I've read reviews of the top quality planes from Lie Nielsen and Veritas on the Axminster web site before, and recall someone saying they could buy a plane from a car boot sale for £20.00 and make it work as well as a tool from these aforementioned companies. Can you really..? Well good luck to you, but for me, every time I need a new plane of any description, I'll dig deep and look to these top notch tool manufacturers. It boils down to what you can afford and what you want to afford. I have Stanley planes I've had for years; a 1950's Record 5 1/2 plane I found in an antique shop recently (which didn't need too much work); and a Lie Nielsen 4 1/2. I also have a Rider low angle block plane, which is pretty good. But my experience thus far is that if you pay top dollar, there are some wonderful tools out there, which are extremely accurate and beautifully made. This Veritas Bull Nosed plane is in that rank. I can sharpen a plane iron or a chisel to the sharpest and finest of edge, but there is much more to a plane than just a sharp blade. I think this is what sets apart the Lie Nielsens and Veritas from the antiques. It takes so much work (days often) to fettle an old plane, so why bother when you can buy a beautifully made and truly accurate model that is new now, and will last forever..?
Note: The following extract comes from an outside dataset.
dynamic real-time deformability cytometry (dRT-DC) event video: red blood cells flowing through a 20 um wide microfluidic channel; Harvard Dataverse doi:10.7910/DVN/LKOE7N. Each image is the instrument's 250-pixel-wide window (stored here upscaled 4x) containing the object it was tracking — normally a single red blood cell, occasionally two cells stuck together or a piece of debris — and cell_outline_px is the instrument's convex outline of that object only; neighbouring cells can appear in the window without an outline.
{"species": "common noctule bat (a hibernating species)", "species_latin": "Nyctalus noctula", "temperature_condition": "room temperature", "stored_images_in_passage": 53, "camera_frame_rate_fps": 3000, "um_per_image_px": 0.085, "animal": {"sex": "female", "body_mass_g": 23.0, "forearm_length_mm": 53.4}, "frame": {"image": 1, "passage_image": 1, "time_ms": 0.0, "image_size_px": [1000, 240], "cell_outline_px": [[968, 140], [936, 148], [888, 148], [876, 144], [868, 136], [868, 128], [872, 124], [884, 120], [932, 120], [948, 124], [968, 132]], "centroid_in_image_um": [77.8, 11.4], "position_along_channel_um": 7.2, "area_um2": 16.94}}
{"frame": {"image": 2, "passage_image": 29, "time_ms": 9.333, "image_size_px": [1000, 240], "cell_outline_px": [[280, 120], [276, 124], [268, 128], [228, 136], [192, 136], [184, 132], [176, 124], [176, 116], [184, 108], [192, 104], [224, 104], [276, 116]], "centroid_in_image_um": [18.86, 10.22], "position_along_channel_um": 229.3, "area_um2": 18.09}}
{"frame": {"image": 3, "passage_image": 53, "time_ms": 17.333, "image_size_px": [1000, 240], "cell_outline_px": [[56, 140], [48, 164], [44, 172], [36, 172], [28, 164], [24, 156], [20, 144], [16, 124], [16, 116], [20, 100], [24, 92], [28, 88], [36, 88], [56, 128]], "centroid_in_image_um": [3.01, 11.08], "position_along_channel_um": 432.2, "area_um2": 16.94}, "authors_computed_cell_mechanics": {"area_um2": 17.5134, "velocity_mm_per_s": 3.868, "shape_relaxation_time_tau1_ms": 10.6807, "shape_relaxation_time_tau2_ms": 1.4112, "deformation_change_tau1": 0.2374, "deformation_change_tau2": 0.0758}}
All the milling on this plane is perfect, with everything just as it should be. The adjustable mouth, blade adjustment and alignemt are really smooth, and you have ample adjustment available to get the blade absolutely true and square. Having only got the plane today, I haven't experimented with removing the nose to use the plane as a chisel plane, but I'm sure that when I do, it will be perfect. I think if you are into fine work and love your hand tools, then I can't see how anyone could be dissapointed with this beautiful Bull Nosed plane. Next step for me is the Veritas medium shoulder plane. I can't wait..!

With due courtesy to Axminster, I haven't tried the Rider Bull Nosed plane, so I'm not in a place to offer a comparison. All I can say is that I'm delighted with my Veritas..!!